Críticas

Mulheres que não se calam

Em “ Estou Sem Silêncio”, as novas mulheres da Quasar tomam a voz, para enfrentar medo e ameaças.

Numa companhia historicamente guiada por grandes bailarinas, repetir a fórmula de um elenco todo feminino, como acontece em “Estou Sem Silêncio”, é um espaço de reconhecer o lugar da mulher, e de uma forma bastante positiva: dando voz a elas.

O efeito de um diálogo com a história é incentivado pela primeira cena do trabalho, que recupera uma referência a “Céu na Boca”, de 2007. Aqui, já vemos um traço da escrita do coreógrafo Henrique Rodovalho, que tem um gosto franco pelo cômico e pelo uso do humor em cena. Mas em “Estou em Silêncio”, sempre que uma construção esbarra no humor ou na leveza, ela é brutalmente trazida para uma realidade mais dura e pesada.

É um ataque, sofrido pelas bailarinas, numa cena ao som de piano que se repete ao longo do trabalho. Nela, vemos corpos que são batidos por um outro que não entra no palco, só representado por uma luz, angulosa, na direção das bailarinas, que reagem, em corpos violentados, e que buscam as formas de se expressar.

O sentido do todo parece ser claro: a vida acontece apesar desse tipo de situação, e seu terror não muda a profundidade dessa existência multifacetada, do mesmo jeito que essas outras facetas não apagam seu assombro.

Se na estreia em São Paulo, no ano passado, a gente observava a obra notando o estado em processo da assimilação da forma de movimento da Quasar, a esse ponto ela não parece mais um objetivo. Ainda estão em cena a segmentação do corpo, a decomposição do movimento, as curvas e quebras inesperadas, o trabalho no espaço negativo do corpo do outro, o tempo do gesto se construir em cena. Mas as tônicas aqui estão longe de ser a movimentação pura.

Esse elenco toma voz, e o conjunto não se faz homogêneo. A individualidade é aproveitada para para desarticular a coreografia, e o aspecto contra o uníssono, que foge do síncrono, acaba reforçando uma partitura de movimento diretamente afetada por cada uma das intérpretes.

Esse reforço do lugar das intérpretes como sujeito aparece em diversos níveis. É ele que é responsável, por exemplo, pela evolução das cenas da ameaça. Na terceira vez em que ela chega, as bailarinas já não fogem mais da luz. De mãos dadas elas se fazem apoio e contrapeso, e avançam em sua direção, enfrentando a ameaça.

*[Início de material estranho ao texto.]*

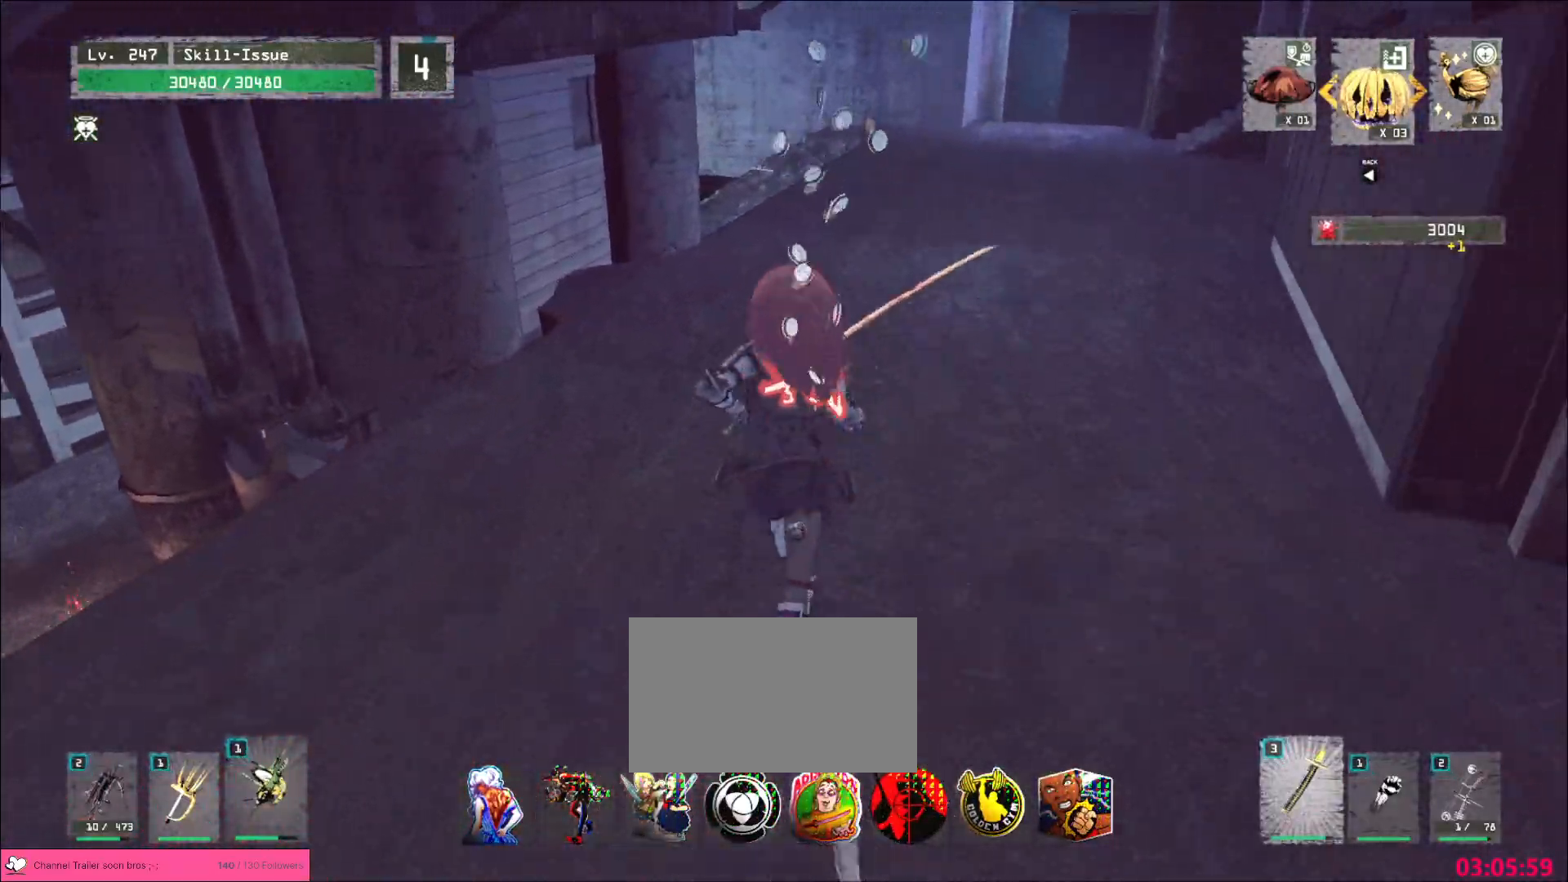
{"keys": ["w"], "mouse": [], "events": []}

Essas cenas ficaram especialmente boas para serem vistas na filmagem, transmitida ao vivo pelo CCBB, do palco em Brasília. Movendo pelo espaço, a câmera aciona outros ângulos, que alongam as luzes e dão ênfase a certas colocações do corpo no palco, que não veríamos ao vivo, de só uma posição na plateia.

Quando avançamos para o final, e chega a última das cenas de ameaça, não há mais medo, e com um corte brusco as bailarinas passam a uma caminhada para o fundo do palco, despindo-se de uma última camada de figurino, que deixam pra trás, quase sem olhar, no que provavelmente é o maior tom positivo do trabalho.

Reconstruindo suas próprias referências, essas mulheres não se calam. E falam por si,  para chamar a atenção pra tantas outras histórias, às vezes disfarçadas entre tudo o mais que existe na vida. Um futuro feminino, que espelha, em pontos distintos, mas interligados, o passado da Quasar, também notável em sua feminilidade.